> > This makes sense - offsets may be different when we omit objects from
> > the packfile. I think this can be computed by calculating the number of
> > zero bits between the current object's index and the nth object prior
> > (where n is the offset) in the bitmap resulting from
> > reuse_partial_packfile_from_bitmap() above, thus eliminating the need
> > for this array, but I haven't tested it.
>
> You need to know not just the number of zero bits, but the accumulated
> offset due to those missing objects. So you'd end up having to walk over
> the revindex for that set of objects. This array is basically caching
> those accumulated offsets (for the parts we _do_ include) so we don't
> have to compute them repeatedly.
Ah...yes. For some reason I thought that the offset was a number of
objects, but it is actually a number of bytes. The patch makes sense
now.
> There's also a more subtle issue with entry sizes; see below.
Good point.
> > > @@ -1002,6 +1132,10 @@ static int have_duplicate_entry(const struct
> > > object_id *oid,
> > > {
> > > struct object_entry *entry;
> > >
> > > + if (reuse_packfile_bitmap &&
> > > + bitmap_walk_contains(bitmap_git, reuse_packfile_bitmap, oid))
> > > + return 1;
> >
> > Hmm...why did we previously not need to check the reuse information, but
> > we do now? I gave the code a cursory glance but couldn't find the
> > answer.
>
> I think the original code may simply have been buggy and nobody noticed.

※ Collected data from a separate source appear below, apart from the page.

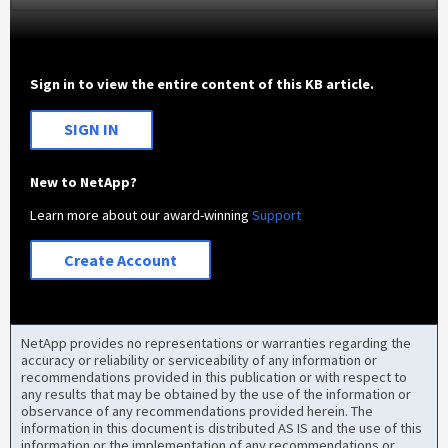
Sign in to view the entire content of this KB article.
SIGN IN
New to NetApp?
Learn more about our award-winning
Support
Create Account
NetApp provides no representations or warranties regarding the
accuracy or reliability or serviceability of any information or
recommendations provided in this publication or with respect to
any results that may be obtained by the use of the information or
observance of any recommendations provided herein. The
information in this document is distributed AS IS and the use of this
information or the implementation of any recommendations or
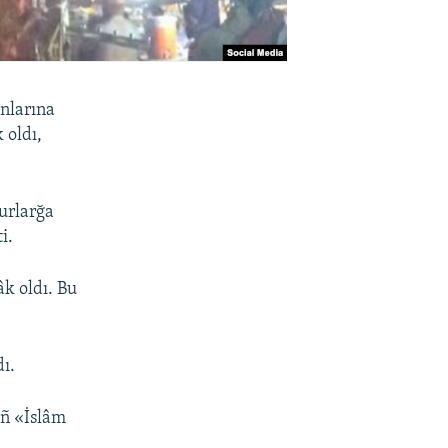
nlarına
 oldı,
murlarğa
i.
k oldı. Bu
dı.
ıñ «İslâm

> Here's what I wrote when this line was added in our fork:
[snip explanation]
Thanks - I'll also take a look if I have time.
> Thanks for looking at it. I still have to take a careful pass over the
> whole split, but I've tried to at least answer your questions in the
> meantime.
Thanks for your responses. Also thanks to Christian for splitting it in
the first place, making it easier to review.